## Directions
• 1. According to the passage on Great Barrier Reef water quality guidelines, which three kinds of pollutant do the guidelines focus on?
• 2. Carry on the passage about Great Barrier Reef water quality guidelines, picking up after its final sentence.

## Extract provided

Marine ecosystems require good quality water to remain healthy. The Great Barrier Reef Marine Park Authority has Water Quality Guidelines for the Great Barrier Reef Marine Park (2010) with set levels for specific pollutants which when exceeded prompt managers to take action.
The guidelines focus on levels of sediments, nutrients and pesticides — the main catchment run-off pollutants that affect water quality on the Great Barrier Reef. Regional catchment-level objectives are being implemented under Queensland’s Environmental Protection (Water and Wetland Biodiversity) Policy 2019 for the Reef catchment.
In some locations current water quality condition is as good as or better than the guideline levels — however the objective of the guidelines remains the same. In areas where water quality is not as high, further improvement to current conditions is the target objective. These objectives are derived to support high ecological value ecosystems.
Information for specific basins and their adjacent marine waters can be found at the Environmental Protection Policy (Water and Wetland Biodiversity) webpage. There are basin level water quality objectives in:
- Wet Tropics region including all waters of the Daintree, Mossman, Barron, Mulgrave-Russell and Trinity Inlet, Johnstone, Tully, Murray, Hinchinbrook Island and Herbert River basins.
- Townsville region including all waters of the Black and Ross River basins, Cleveland Bay, Magnetic Island.
- Mackay-Whitsundays region including all waters of the O'Connell, Pioneer and Proserpine River basins, Plane Creek and Whitsunday Island basins, Repulse Bay, the Whitsundays.
- Capricorn and Curtis Coast region including all waters of the Styx, Shoalwater and Water Park Creek Basins, Keppel Bay, the Boyne, Calliope and Curtis Island Basins, including Gladstone Harbour, the Narrows, lower Fitzroy estuary.
- Other basins include Cape York, Wet Tropics (coastal waters), Burdekin-Don-Haughton, Mackay-Whitsunday (coastal waters) and the Fitzroy region.
For waters of the Great Barrier Reef that are outside state coastal waters, the objectives from adjacent waters of the same type apply. For instance, mid-shelf water quality objectives for Michaelmas Cay would apply to the mid-shelf waters of Opal Reef.
Each of the regional schedule documents has a description of the data that have been analysed and outlines the decision process supporting the guidelines. The general approach is to use locally applicable data as a basis for deriving guidelines. The data for open coastal waters and further seaward waters are generally sourced from Australian Institute of Marine Science monitoring programs.

## Information given
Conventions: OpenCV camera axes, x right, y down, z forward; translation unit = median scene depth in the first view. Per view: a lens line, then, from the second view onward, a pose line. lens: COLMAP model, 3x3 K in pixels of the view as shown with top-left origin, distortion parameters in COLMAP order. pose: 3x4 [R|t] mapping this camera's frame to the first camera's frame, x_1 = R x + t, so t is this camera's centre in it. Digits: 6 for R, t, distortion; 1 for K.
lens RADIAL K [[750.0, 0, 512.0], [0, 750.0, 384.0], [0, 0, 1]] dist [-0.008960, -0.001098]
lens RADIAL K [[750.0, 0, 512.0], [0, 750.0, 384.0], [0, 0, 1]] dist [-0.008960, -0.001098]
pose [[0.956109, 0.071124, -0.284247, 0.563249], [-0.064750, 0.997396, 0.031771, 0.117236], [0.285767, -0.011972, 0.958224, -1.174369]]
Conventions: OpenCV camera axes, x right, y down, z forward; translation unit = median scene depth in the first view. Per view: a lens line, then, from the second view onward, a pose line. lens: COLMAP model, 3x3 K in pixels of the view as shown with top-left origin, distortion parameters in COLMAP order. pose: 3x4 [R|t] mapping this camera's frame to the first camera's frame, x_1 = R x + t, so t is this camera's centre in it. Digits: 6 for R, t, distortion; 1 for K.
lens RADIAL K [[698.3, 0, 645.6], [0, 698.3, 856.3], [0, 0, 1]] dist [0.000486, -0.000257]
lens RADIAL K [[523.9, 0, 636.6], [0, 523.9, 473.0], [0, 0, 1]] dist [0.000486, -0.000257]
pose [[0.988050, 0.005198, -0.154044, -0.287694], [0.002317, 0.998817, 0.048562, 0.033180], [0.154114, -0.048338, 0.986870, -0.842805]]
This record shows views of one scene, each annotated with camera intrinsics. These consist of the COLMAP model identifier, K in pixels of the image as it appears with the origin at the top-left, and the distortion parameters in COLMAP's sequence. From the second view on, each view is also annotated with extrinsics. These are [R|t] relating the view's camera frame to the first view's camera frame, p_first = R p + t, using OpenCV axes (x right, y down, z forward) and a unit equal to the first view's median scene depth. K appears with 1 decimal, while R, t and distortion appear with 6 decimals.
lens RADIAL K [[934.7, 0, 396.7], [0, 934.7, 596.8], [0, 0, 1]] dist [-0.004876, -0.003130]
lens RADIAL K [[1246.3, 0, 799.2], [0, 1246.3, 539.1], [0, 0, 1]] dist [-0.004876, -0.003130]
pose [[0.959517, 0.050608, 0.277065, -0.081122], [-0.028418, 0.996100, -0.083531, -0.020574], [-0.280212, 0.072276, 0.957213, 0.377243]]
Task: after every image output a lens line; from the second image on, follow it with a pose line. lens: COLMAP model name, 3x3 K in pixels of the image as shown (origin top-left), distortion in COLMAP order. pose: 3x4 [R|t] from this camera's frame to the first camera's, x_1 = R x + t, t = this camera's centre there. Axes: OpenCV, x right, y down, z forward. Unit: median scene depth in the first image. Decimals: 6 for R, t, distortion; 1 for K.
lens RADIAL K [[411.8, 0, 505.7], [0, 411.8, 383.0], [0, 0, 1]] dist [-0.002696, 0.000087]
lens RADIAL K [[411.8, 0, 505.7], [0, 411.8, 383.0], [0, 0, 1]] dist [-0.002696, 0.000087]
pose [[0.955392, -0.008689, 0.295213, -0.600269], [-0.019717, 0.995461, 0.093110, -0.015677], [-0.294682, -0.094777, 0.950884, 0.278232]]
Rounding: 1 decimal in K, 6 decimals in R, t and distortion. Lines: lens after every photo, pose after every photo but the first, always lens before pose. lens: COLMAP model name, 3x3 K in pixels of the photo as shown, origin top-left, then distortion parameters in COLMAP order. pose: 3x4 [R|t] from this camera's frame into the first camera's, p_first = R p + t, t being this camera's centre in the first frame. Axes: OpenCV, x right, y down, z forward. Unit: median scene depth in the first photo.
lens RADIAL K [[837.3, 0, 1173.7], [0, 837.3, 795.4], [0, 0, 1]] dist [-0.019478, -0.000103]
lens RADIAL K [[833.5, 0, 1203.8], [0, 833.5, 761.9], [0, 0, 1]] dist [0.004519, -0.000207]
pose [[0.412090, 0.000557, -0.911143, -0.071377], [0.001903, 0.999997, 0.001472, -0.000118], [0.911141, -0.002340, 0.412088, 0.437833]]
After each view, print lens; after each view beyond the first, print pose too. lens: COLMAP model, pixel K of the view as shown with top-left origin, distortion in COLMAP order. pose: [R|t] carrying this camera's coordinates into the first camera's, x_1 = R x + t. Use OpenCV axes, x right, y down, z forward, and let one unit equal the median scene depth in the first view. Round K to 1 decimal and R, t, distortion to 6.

## Task responses
• 1. Sediments, nutrients and pesticides.

• 2.
Guidelines values are derived from site data that falls within particular water bodies. These values were compared against the current water quality guidelines. Where local water quality data meet or exceed the guideline values, values were set to maintain this condition. Where data did not meet these guideline values, the 2010 guideline value was adopted (i.e. annual and seasonal means).
Benthic light guidelines that support seagrass growth have been implemented through these schedules. These are sourced from James Cook University and predecessor agencies. Light levels are specified as photosynthetic active radiation moving averages depending on seagrass species.
Updated guideline levels for a number of pesticides have been determined in the intervening years since initial publication, and more are proposed. These levels are undergoing a national guidelines review process. When that process is complete the intention is that they would supersede those published in the current guidelines. Updates can be found at the Australian and New Zealand Guidelines for Fresh and Marine Water Quality 2018 webpage.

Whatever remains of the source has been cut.